United States District Court, D. Maryland

August 18, 2016

GREG BOETTCHER Plaintiff
v.
SSC GLEN BURNIE OPERATING COMPANY, LLC Defendants

          MEMORANDUM

          William M. Nickerson Senior District Judge.

         Before the Court is Defendants’ Motion to Dismiss or Stay the Case and Compel Arbitration. ECF No. 14. The motion is ripe. Upon review of the pleadings and the applicable case law, the Court determines that no hearing is necessary, Local Rule 105.6, and that Defendants’ motion will be granted.

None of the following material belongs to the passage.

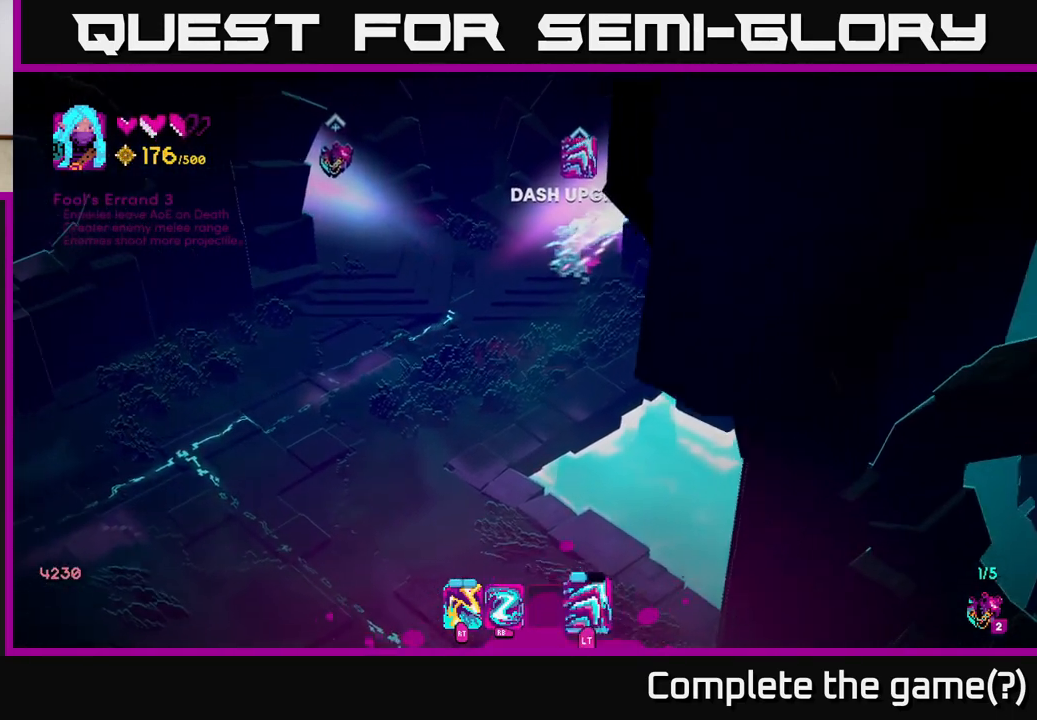
{"buttons": [], "left_stick": "up-right", "right_stick": "center", "events": [[17, "L2", "up"], [133, "right_stick", "center"]]}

         On December 10, 2010, Plaintiff Greg Boettcher was hired by Defendant SSC Glen Burnie as the maintenance supervisor for its health and rehabilitation facility located in Glen Burnie, Maryland. SSC Glen Burnie is one of the ten affiliated health and rehabilitation facilities that Defendant Sava Consulting, LCC owns and operates in Maryland. At the commencement of Plaintiff’s employment and as a condition thereof, Plaintiff received and signed three agreements. ECF No. 17-1 ¶ 3. First, Plaintiff signed a one page Employment Dispute Resolution Program (EDRP) Agreement which states:

both the Company and I agree to resolve all claims, controversies, or disputes relating to my application for employment, my employment and/or termination of employment with the Company exclusively through the Company’s Employment Dispute Resolution Program ... I further understand and agree that if I file a lawsuit regarding a dispute arising out of or relating to my application for employment, my employment or the termination of my employment, the Company may use this Agreement in support of its request to the court to dismiss the lawsuit and require me to use the EDR Program instead.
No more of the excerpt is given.